Starting at the line that contains "right wrist: (393, 961)" and ending at the line that contains "left shoulder: (195, 960)", the lines below are to be given again exactly, with nothing added.
[SUPPLIED MATERIAL — start]
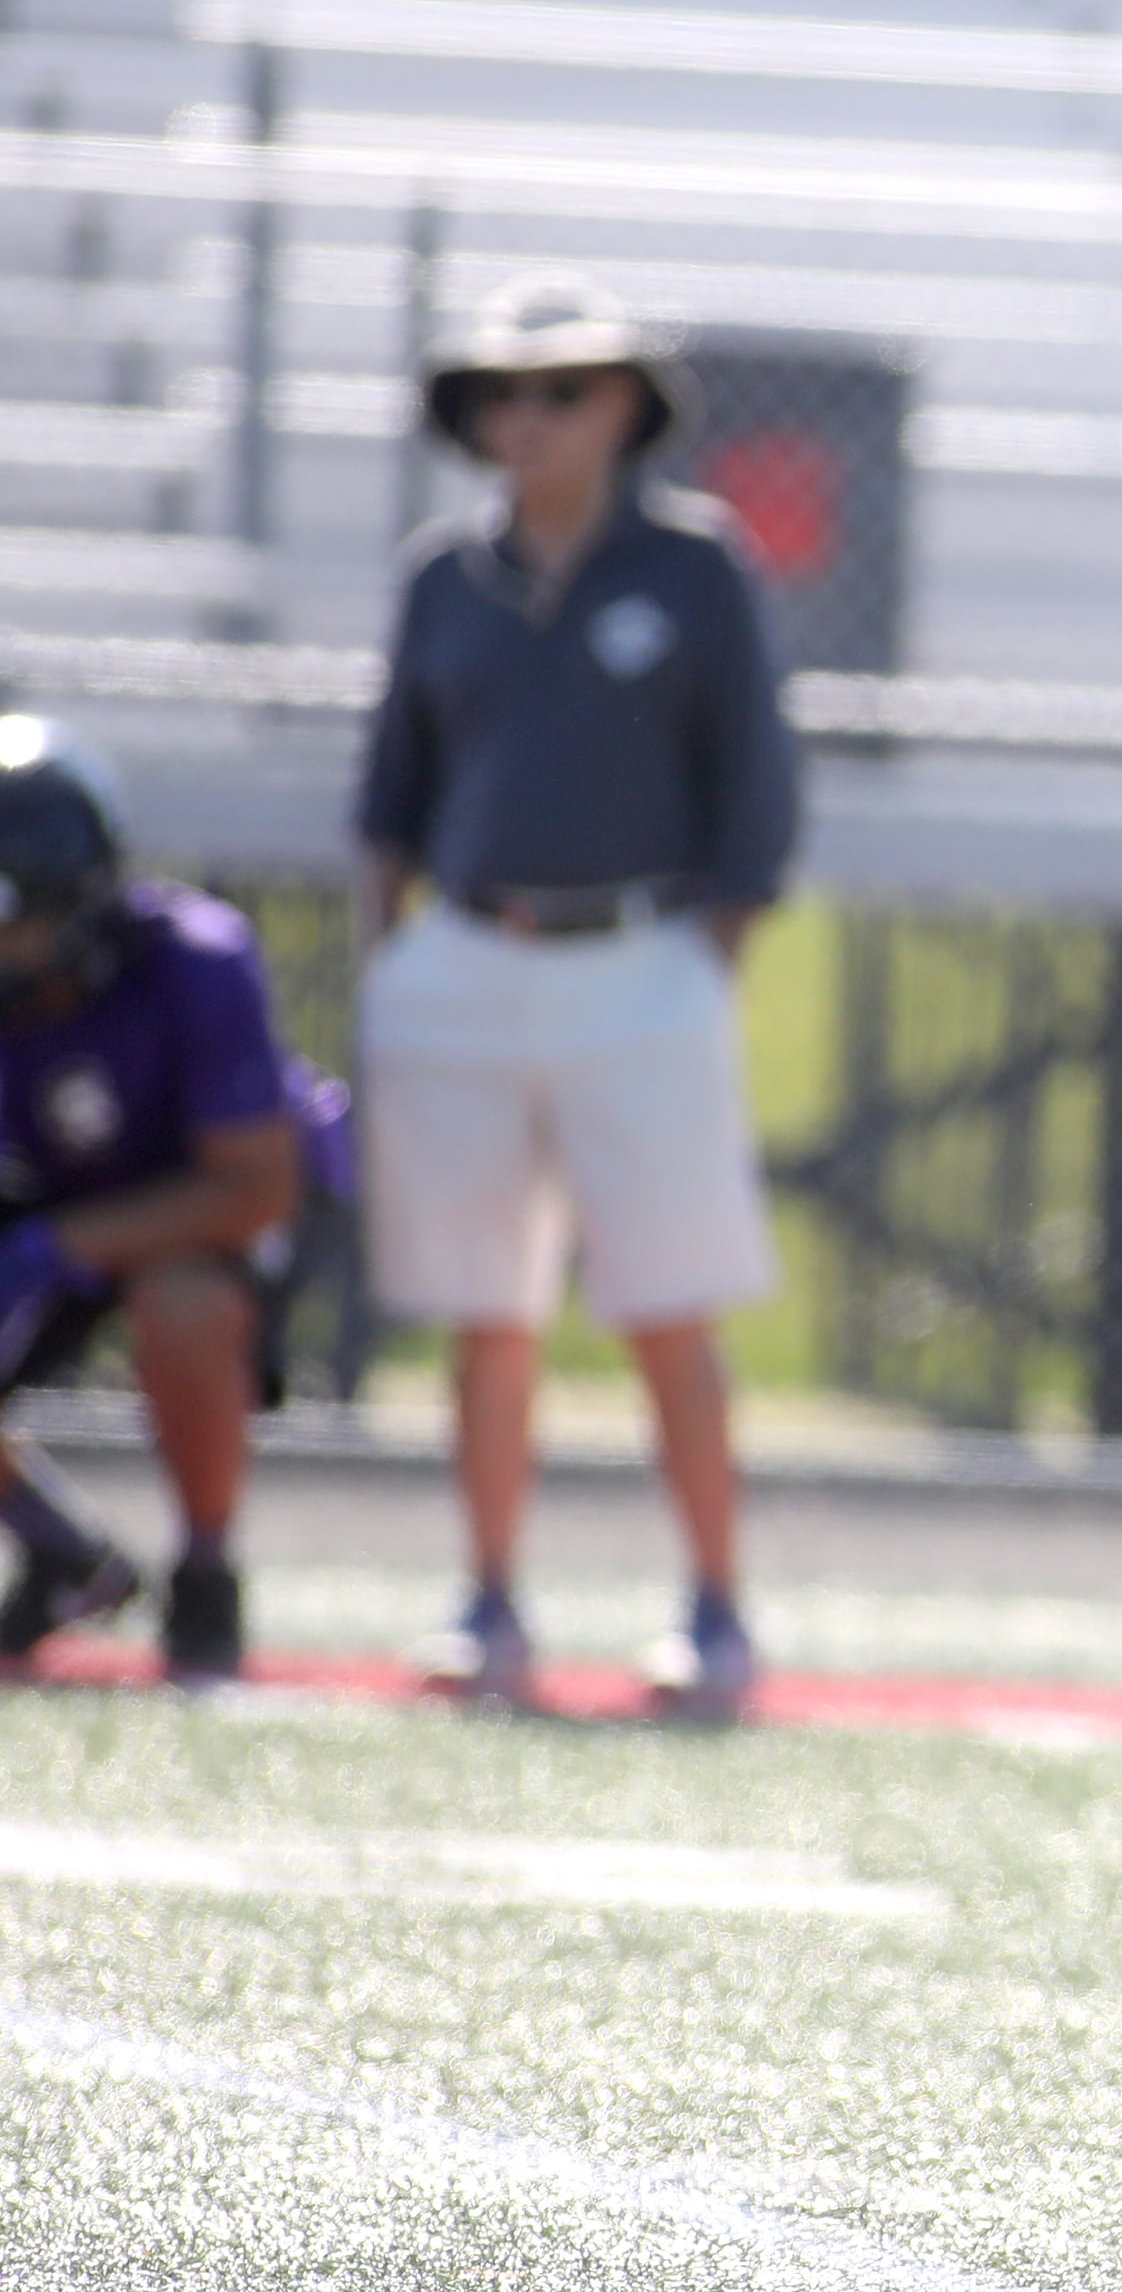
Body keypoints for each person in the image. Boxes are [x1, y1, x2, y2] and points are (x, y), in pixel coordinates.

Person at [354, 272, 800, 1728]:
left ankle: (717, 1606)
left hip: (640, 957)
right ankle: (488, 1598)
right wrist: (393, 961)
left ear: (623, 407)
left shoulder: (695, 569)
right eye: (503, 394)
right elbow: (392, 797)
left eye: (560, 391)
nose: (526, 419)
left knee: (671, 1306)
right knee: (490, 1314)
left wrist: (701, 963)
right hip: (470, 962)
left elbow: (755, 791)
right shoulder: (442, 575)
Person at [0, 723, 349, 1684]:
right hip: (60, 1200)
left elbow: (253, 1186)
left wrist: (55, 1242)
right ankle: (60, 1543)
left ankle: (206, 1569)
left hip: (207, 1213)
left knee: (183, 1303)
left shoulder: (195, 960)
[SUPPLIED MATERIAL — finish]
[SUPPLIED MATERIAL — start]
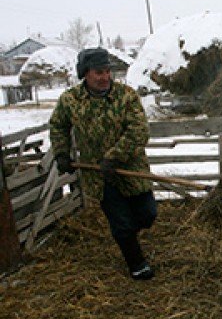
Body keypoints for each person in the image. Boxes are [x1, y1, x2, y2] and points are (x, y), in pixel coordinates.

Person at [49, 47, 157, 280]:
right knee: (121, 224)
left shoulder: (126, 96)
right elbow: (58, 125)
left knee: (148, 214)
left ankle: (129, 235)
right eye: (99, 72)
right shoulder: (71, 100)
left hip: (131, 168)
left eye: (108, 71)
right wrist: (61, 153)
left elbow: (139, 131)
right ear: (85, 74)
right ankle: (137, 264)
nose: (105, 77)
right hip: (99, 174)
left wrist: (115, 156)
[SUPPLIED MATERIAL — finish]
● **THE ANSWER**:
right wrist: (393, 961)
left ear: (623, 407)
left shoulder: (695, 569)
right eye: (503, 394)
right elbow: (392, 797)
left eye: (560, 391)
nose: (526, 419)
left knee: (671, 1306)
right knee: (490, 1314)
left wrist: (701, 963)
right hip: (470, 962)
left elbow: (755, 791)
right shoulder: (442, 575)
Person at [0, 723, 349, 1684]:
right hip: (60, 1200)
left elbow: (253, 1186)
left wrist: (55, 1242)
right ankle: (60, 1543)
left ankle: (206, 1569)
left hip: (207, 1213)
left knee: (183, 1303)
left shoulder: (195, 960)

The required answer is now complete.